Exercise brief:
Emit a verbatim copy of the lines below from the line with "focal_35mm: 87" through the line with "vfov_deg: 11.9", excluding pictures and everything outside that range.

Source material:
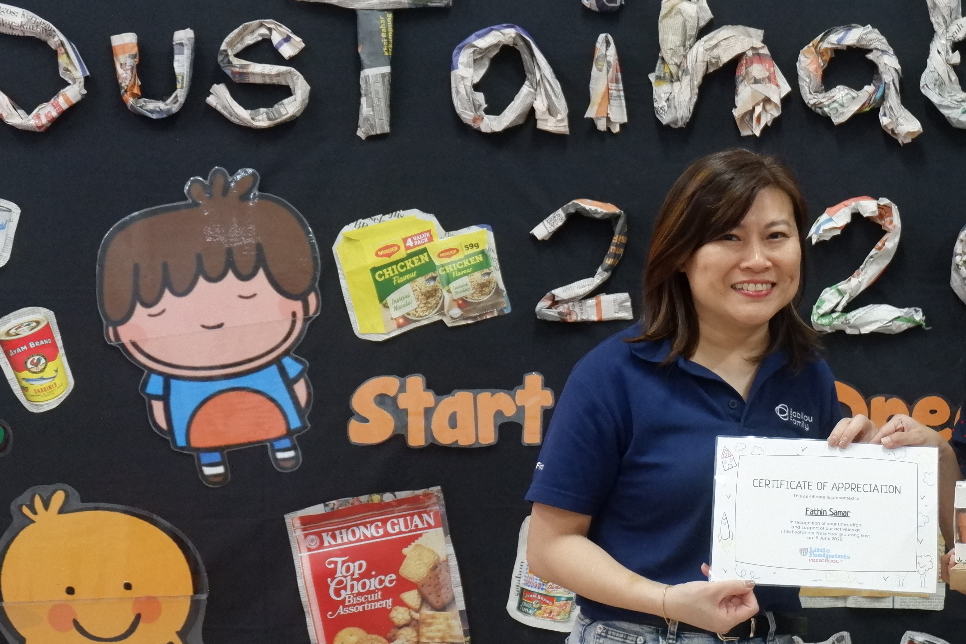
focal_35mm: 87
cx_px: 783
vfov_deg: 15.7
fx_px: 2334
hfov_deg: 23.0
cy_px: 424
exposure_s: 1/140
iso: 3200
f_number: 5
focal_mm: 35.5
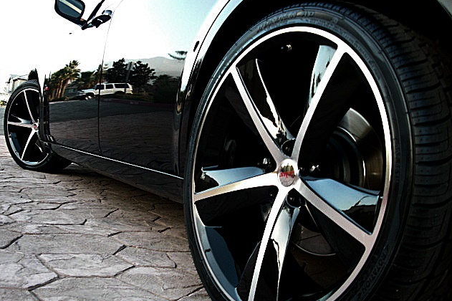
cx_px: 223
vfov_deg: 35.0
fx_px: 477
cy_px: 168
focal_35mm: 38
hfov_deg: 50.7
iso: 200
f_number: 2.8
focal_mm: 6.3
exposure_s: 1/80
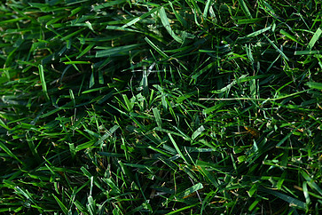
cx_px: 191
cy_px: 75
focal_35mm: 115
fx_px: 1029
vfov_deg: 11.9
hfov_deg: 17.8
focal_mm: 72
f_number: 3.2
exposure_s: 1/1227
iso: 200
...
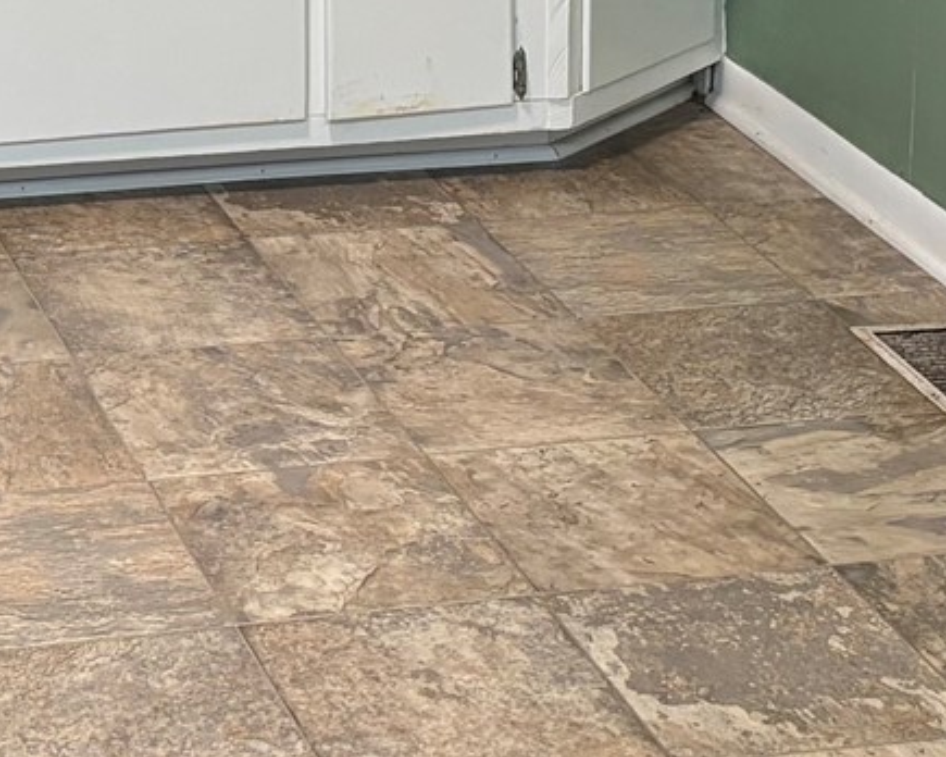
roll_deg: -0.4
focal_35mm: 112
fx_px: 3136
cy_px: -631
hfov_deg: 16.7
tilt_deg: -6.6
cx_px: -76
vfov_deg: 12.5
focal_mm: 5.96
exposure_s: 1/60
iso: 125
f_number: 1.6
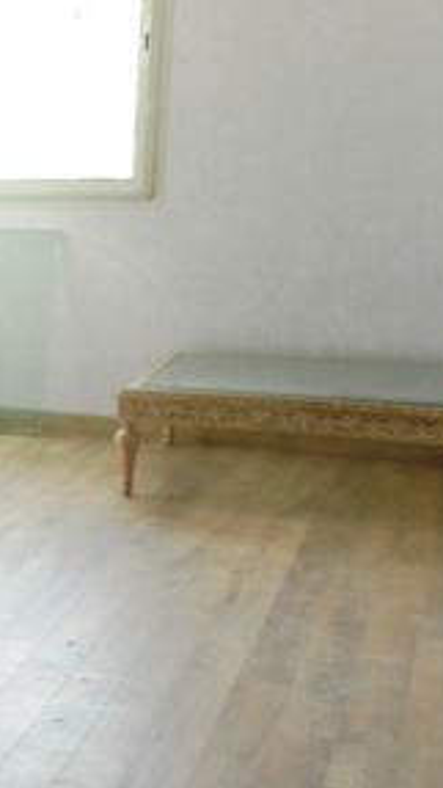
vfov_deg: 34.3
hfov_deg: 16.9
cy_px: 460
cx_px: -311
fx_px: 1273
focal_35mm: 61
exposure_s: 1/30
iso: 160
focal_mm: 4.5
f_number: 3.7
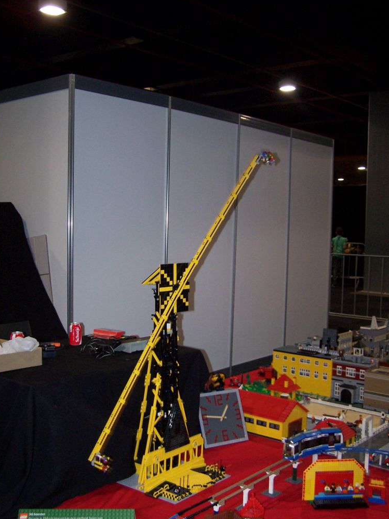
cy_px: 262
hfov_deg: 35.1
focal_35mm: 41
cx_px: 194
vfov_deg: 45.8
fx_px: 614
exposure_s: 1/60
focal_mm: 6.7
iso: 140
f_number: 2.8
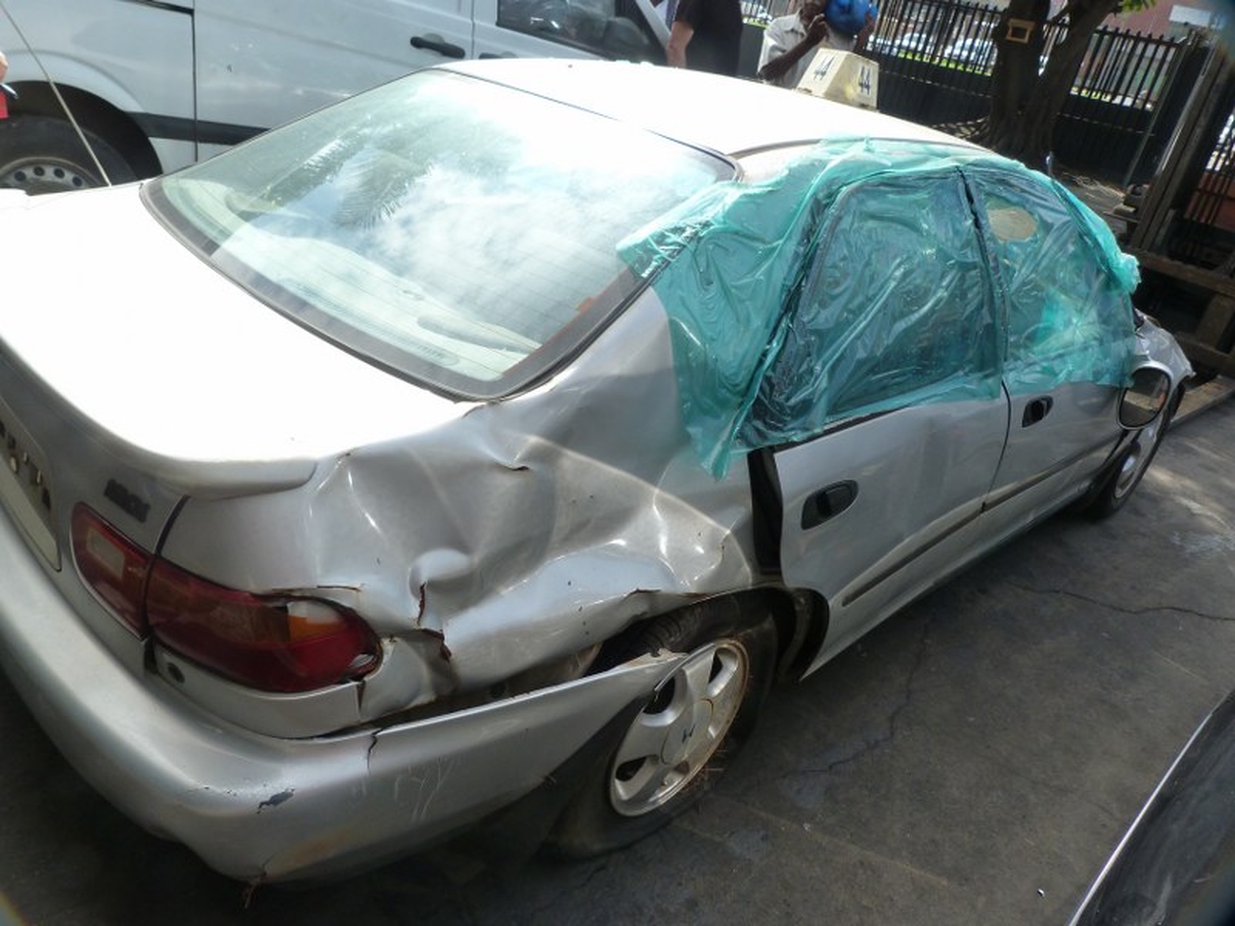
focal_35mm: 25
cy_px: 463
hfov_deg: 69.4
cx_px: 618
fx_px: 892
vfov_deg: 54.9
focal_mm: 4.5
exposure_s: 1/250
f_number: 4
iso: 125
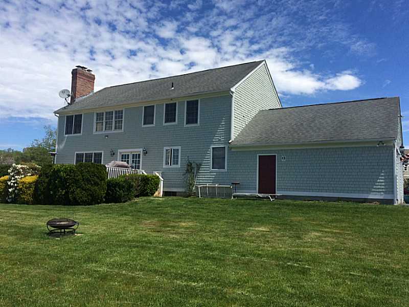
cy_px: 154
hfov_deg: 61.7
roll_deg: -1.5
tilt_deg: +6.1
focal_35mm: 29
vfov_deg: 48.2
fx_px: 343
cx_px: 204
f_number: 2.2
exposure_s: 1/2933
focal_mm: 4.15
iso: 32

Result for this exercise:
focal_35mm: 87
cx_px: 783
vfov_deg: 15.7
fx_px: 2334
hfov_deg: 23.0
cy_px: 424
exposure_s: 1/140
iso: 3200
f_number: 5
focal_mm: 35.5
cx_px: 223
vfov_deg: 35.0
fx_px: 477
cy_px: 168
focal_35mm: 38
hfov_deg: 50.7
iso: 200
f_number: 2.8
focal_mm: 6.3
exposure_s: 1/80
cx_px: 191
cy_px: 75
focal_35mm: 115
fx_px: 1029
vfov_deg: 11.9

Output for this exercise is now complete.